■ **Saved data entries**
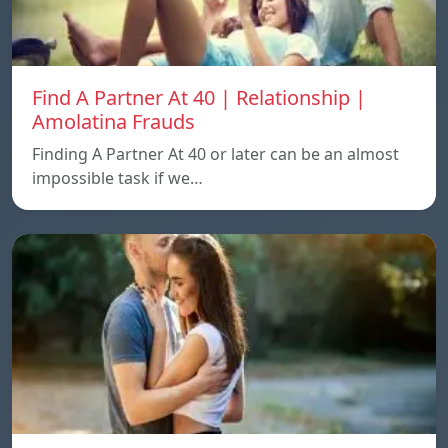
Find A Partner At 40 | Relationship |
Amolatina Frauds
Finding A Partner At 40 or later can be an almost
impossible task if we…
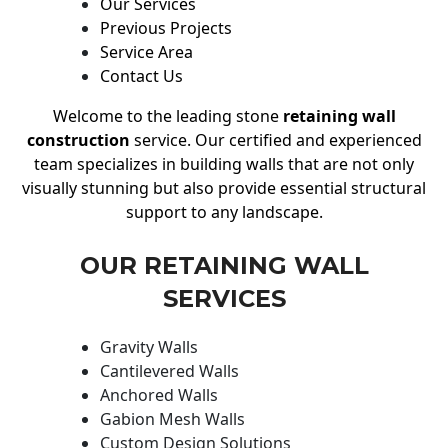
Our Services
Previous Projects
Service Area
Contact Us
Welcome to the leading stone
retaining wall
construction
service. Our certified and experienced
team specializes in building walls that are not only
visually stunning but also provide essential structural
support to any landscape.
OUR RETAINING WALL
SERVICES
Gravity Walls
Cantilevered Walls
Anchored Walls
Gabion Mesh Walls
Custom Design Solutions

■ **Assigned task**
Update the lines of the data above by changing every "Partner" to "Companion", keeping everything else the same. Leave the pictures out of your answer.

■ **Response to the task**
Find A Companion At 40 | Relationship |
Amolatina Frauds
Finding A Companion At 40 or later can be an almost
impossible task if we…
Our Services
Previous Projects
Service Area
Contact Us
Welcome to the leading stone
retaining wall
construction
service. Our certified and experienced
team specializes in building walls that are not only
visually stunning but also provide essential structural
support to any landscape.
OUR RETAINING WALL
SERVICES
Gravity Walls
Cantilevered Walls
Anchored Walls
Gabion Mesh Walls
Custom Design Solutions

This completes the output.